Configuring password policies

Note: This section applies to the Cleo Harmony and Cleo VLTrader applications only.

You can define a Password Policy that enforces password security requirements for any or all Local User mailboxes. To enforce a global password policy, go to System Options > Other tab in the native UI or Administration > System > Other in the web UI, and then select the Enforce Password Policy check box in the Property/Value list. This allows you to enable, disable, or override password policies for a particular local user host (FTP, HTTP, and SSH FTP) or Users host so that all underlying mailboxes operate with separate security restrictions.

To configure the password policy, after selecting the Enforce Password Policy check box, click Configure to display the Password Policy dialog box. Set values as required and click OK.

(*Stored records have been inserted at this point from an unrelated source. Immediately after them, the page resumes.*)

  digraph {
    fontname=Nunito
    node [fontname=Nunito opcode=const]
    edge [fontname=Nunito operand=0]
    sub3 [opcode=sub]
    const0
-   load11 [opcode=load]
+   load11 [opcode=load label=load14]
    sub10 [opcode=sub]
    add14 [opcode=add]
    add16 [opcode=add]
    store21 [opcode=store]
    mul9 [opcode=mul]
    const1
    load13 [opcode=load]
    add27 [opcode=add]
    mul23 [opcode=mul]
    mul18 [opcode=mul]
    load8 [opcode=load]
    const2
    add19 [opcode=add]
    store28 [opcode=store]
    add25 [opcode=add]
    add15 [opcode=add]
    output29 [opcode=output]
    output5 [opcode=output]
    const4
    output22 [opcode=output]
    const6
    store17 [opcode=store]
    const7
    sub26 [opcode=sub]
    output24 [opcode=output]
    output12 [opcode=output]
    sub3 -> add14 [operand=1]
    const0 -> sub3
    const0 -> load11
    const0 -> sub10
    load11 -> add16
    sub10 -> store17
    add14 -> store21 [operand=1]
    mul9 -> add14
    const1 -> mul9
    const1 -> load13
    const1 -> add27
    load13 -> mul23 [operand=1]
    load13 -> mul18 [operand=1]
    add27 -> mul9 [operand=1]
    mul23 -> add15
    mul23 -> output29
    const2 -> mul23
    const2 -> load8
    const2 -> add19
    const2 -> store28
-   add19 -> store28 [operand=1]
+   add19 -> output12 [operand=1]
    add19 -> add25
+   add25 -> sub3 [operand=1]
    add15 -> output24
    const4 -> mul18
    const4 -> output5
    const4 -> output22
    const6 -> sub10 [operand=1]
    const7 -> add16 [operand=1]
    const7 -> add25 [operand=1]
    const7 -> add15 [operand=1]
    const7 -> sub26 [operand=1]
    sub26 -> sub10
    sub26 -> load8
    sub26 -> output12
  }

The default Password Policy settings are:

  • Minimum Password Length enforces the minimum number of characters a password must contain. (The length can range from 1-16 characters)
  • Password Cannot Contain User Name enforces that the user name (that is, the mailbox alias) cannot be part of the password specified in upper, lower, or mixed case.
  • Require Mixed Case enforces the minimum number of upper and lowercase characters that a password must contain. 
  • Require Numeric Characters enforces the minimum number of numeric characters a password must contain (digits 0-9).
  • Require Special Characters enforces the minimum number of special characters a password must contain (for example @$%^&*!).
  • Prevent Password Repetition requires that a different password be used until the Number of Passwords Before Repeats Allowed value has been exceeded.
  • When the Enable Password Expiration setting is selected, user passwords will expire after the specified number of days. The commonly used number of days is included in the drop-down list; however, a valid custom value can be entered instead.
  • When the Require password reset before first use setting is selected, the user is required to update their password before being able to fully log in if a new mailbox is created under the host or the user's password is changed from the administrator console. There are provisions through FTP, interactive SFTP, and Portal to allow the password to be updated. This setting only applies to native users.
  • If Lock out user is enabled, a user who fails to enter the correct password after failed logon attempts times within the specified number of seconds is locked out of the mailbox for the specified number of minutes. If the minutes are not specified (that is, the field is left blank), the user is locked out until the user’s mailbox is unlocked manually by the Cleo VLTrader or Cleo Harmony user. Refer to the specific local user mailbox (FTP, HTTP, and SSH FTP) for further information.
Note: All configured security settings except Enable Password Expiration and Lock out user are enforced at the time the user changes their password.